Pienso en las primeras veces que me he enfrentado a algo completamente nuevo: una ciudad, un idioma, una receta, un producto digital. Al principio no hay reglas, ni atajos, ni advertencias. Solo la curiosidad y la torpeza, ese dúo inseparable. Y es precisamente ahí, cuando la experiencia no te ha domesticado, donde aparece la posibilidad de hacer las cosas de otra manera.
La actitud naïf —esa mezcla de ingenuidad y desparpajo— es la que permite saltarse los caminos trillados. Es la que te hace preguntar en voz alta lo que todo el mundo da por sentado. Es la que te lleva a probar combinaciones absurdas, a ignorar el “esto siempre se ha hecho así”, a encontrar belleza donde otros solo ven error.
Hace un tiempo, mi compañera Iria y yo, después de probar muchas recetas pre-establecidas, decidimos hacernos los tontos. Experimentar y adoptar una actitud ingenua frente a la ingeniería de prompts. El mundo de la IA está lleno de gurús que prometen la receta infalible para escribir el prompt perfecto, como si existiera tal cosa. Pero la realidad es mucho más caótica y, por eso mismo, más interesante. Todo evoluciona tan rápido que cualquier dogma envejece antes de que termines de leerlo.
En vez de seguir instrucciones, decidimos experimentar. Escribimos prompts que consistían en pequeñas historias de usuario con un toque narrativo. Describíamos cómo transcurrían unas horas de trabajo de una persona, sus rutinas, sus frustraciones, las relaciones con sus compañeros y, al final, pedíamos una aplicación que le facilitase el día a día. Así, sin más. Y los resultados fueron sorprendentemente buenos. Dejábamos margen para que Lovable —la herramienta de vibe coding con la que estábamos jugando— nos propusiera funcionalidades que ni siquiera habíamos imaginado. Si hubiéramos seguido el manual, probablemente habríamos acabado pidiendo lo de siempre.
Supongo que en esto la IA tiene ventaja: puede tener todo el conocimiento del mundo, pero vive en una especie de ignorancia emocional permanente. No le preocupa tener “alucinaciones” ni proponer soluciones fuera de lo común. No arrastra prejuicios, ni miedo al ridículo.

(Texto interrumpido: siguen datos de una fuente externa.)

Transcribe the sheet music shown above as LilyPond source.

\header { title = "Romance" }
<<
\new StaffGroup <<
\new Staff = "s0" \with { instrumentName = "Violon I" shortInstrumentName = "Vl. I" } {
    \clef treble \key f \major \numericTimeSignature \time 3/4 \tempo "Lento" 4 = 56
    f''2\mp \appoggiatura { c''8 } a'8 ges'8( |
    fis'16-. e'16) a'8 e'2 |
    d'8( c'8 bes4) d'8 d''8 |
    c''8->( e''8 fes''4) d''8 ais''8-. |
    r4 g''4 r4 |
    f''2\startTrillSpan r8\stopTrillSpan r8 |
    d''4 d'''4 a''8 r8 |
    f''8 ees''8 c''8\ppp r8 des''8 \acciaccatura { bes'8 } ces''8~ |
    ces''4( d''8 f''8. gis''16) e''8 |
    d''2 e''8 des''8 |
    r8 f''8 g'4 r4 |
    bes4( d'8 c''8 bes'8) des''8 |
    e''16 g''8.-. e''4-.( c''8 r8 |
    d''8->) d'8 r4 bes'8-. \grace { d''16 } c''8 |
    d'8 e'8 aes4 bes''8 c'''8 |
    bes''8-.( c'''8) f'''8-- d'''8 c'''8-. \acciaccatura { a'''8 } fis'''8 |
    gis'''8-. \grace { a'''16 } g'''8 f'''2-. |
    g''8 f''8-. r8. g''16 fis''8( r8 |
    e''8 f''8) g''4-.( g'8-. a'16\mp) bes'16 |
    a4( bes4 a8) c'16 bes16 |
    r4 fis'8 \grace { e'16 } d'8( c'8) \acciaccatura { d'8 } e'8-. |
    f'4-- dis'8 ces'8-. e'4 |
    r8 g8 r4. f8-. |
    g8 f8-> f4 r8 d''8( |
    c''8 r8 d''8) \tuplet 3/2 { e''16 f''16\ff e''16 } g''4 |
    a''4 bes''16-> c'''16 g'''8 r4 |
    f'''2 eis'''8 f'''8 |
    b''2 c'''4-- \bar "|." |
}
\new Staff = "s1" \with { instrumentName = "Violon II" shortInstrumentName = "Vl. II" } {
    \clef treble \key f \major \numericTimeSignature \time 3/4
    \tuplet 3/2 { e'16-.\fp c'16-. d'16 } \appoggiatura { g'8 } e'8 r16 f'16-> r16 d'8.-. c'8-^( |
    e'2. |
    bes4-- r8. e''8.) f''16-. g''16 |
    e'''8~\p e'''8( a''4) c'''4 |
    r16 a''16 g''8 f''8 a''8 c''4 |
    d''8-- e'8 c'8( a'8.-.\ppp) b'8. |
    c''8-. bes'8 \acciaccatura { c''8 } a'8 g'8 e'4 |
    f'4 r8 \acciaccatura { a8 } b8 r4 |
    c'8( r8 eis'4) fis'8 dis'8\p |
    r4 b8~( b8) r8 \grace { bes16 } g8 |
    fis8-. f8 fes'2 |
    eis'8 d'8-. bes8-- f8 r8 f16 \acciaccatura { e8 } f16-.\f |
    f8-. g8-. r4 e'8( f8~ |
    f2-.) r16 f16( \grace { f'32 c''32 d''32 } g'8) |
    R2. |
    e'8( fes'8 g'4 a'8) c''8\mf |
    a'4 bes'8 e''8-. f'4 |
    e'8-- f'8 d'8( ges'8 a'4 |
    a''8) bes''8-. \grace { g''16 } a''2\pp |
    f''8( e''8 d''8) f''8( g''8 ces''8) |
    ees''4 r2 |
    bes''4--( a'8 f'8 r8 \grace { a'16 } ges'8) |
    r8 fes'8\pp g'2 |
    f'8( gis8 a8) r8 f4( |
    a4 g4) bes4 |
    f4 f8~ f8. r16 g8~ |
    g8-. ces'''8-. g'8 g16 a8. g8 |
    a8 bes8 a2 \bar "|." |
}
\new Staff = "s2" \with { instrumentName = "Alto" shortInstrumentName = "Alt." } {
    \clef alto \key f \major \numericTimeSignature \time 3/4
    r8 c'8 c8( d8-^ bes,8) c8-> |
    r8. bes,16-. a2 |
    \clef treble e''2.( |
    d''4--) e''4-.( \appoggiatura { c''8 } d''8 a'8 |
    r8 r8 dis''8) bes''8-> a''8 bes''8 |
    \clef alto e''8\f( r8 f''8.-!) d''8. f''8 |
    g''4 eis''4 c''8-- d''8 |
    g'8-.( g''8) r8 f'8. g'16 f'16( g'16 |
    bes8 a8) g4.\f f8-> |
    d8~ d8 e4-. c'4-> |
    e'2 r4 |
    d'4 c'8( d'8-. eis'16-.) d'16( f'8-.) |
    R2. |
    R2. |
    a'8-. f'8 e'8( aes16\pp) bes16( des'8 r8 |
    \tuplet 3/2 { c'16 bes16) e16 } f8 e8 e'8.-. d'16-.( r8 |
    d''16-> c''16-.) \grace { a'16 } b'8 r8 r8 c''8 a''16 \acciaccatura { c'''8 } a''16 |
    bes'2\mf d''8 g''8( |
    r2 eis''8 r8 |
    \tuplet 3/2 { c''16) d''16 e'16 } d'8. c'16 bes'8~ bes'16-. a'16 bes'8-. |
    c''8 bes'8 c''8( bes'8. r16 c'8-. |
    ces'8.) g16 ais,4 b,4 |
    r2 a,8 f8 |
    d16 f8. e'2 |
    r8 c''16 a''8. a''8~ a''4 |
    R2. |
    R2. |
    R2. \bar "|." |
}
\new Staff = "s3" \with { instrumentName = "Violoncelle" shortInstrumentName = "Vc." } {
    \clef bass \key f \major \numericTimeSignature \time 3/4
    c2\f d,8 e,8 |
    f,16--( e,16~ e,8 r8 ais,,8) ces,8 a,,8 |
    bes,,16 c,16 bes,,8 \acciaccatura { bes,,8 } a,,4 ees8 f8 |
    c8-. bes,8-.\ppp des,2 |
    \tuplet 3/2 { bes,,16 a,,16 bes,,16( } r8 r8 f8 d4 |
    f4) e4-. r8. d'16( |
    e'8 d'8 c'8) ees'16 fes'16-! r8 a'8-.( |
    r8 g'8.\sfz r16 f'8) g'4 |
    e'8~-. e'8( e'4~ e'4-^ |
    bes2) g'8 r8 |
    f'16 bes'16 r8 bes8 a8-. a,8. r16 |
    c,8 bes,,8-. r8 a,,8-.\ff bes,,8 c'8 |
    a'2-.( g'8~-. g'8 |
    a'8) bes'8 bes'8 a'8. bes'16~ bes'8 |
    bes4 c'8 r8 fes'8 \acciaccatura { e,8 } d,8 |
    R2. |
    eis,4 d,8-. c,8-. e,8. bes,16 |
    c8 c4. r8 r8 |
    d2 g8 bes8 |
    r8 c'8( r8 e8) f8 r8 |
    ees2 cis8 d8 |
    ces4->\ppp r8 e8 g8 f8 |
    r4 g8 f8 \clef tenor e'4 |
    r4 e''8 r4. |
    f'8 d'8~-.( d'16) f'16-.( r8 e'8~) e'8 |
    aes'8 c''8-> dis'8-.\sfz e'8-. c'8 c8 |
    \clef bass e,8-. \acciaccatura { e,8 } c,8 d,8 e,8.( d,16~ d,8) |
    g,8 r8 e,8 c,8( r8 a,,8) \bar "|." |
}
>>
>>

La ignorancia no es una virtud en sí misma, pero sí es un terreno fértil. El problema no es no saber, sino dejar de querer aprender. El problema es cuando el conocimiento se convierte en prejuicio, en dogma, en rutina.
Por eso, a veces, conviene olvidar. O al menos fingir que no sabemos. Mirar con ojos nuevos. Hacer preguntas tontas. Atreverse a mezclar lo que no se debe mezclar. Porque solo desde ahí, desde ese pequeño abismo de no saber, es posible inventar algo distinto.